The patient was discharged 1 month later and prescribed prednisolone 50 mg/day. The patient regained all motor functions, and the troponin level decreased. An outpatient follow-up in a rheumatology clinic was conducted to adjust the patient’s treatment and to start methotrexate as a new treatment for rheumatoid arthritis. A lung function test was performed as a pretherapeutic workup.
Discussion
Rheumatoid arthritis-associated meningoencephalitis is a rare extra-articular manifestation with an unknown frequency, as described in the literature. Indeed, there are no reported cases of rheumatoid arthritis causing encephalopathy associated with takotsubo cardiomyopathy. A case report published in 2018 described autoimmune encephalitis as an extra-articular manifestation of rheumatoid arthritis [2]. The report described encephalitis in a 57-year-old woman who presented with memory loss, depression, anorexia and headache for 7 months.
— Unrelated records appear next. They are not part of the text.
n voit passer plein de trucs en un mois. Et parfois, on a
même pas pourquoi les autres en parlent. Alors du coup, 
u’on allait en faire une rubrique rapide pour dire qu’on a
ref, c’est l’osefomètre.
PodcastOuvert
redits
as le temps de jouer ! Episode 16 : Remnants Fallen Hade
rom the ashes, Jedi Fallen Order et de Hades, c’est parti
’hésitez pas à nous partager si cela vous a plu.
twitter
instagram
There is no specific treatment for stress cardiomyopathy other than etiologic treatment of the underlying condition and cardiovascular control of risk factors.
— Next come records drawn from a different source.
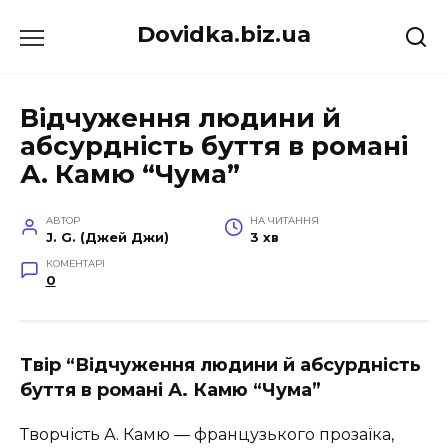
Перейти
Dovidka.biz.ua
до
вмісту
Відчуження людини й
абсурдність буття в романі
А. Камю “Чума”
АВТОР
НА ЧИТАННЯ
J. G. (Джей Джи)
3 хв
КОМЕНТАРІ
0
Твір “Відчуження людини й абсурдність
буття в романі А. Камю “Чума”
Творчість А. Камю — французького прозаїка,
Aseptic meningitis caused by leflunomide is extremely rare and has been described twice in the literature, in two case reports. The first case was reported in 2004 and the second in 2021 [3,4]. In our case report, the chronological occurrence was not suggestive of a direct complication of the medication, but we cannot rule it out completely.
Conclusion
This case highlights a rare presentation of rheumatoid encephalitis associated with Takotsubo cardiomyopathy and underscores the importance of a comprehensive diagnostic approach when evaluating patients with rheumatoid arthritis who develop unexplained neurological symptoms, emphasizing the importance of a comprehensive diagnostic approach and appropriate management of such complex clinical presentations.
Conflicts of interest
The authors declare no conflict of interest.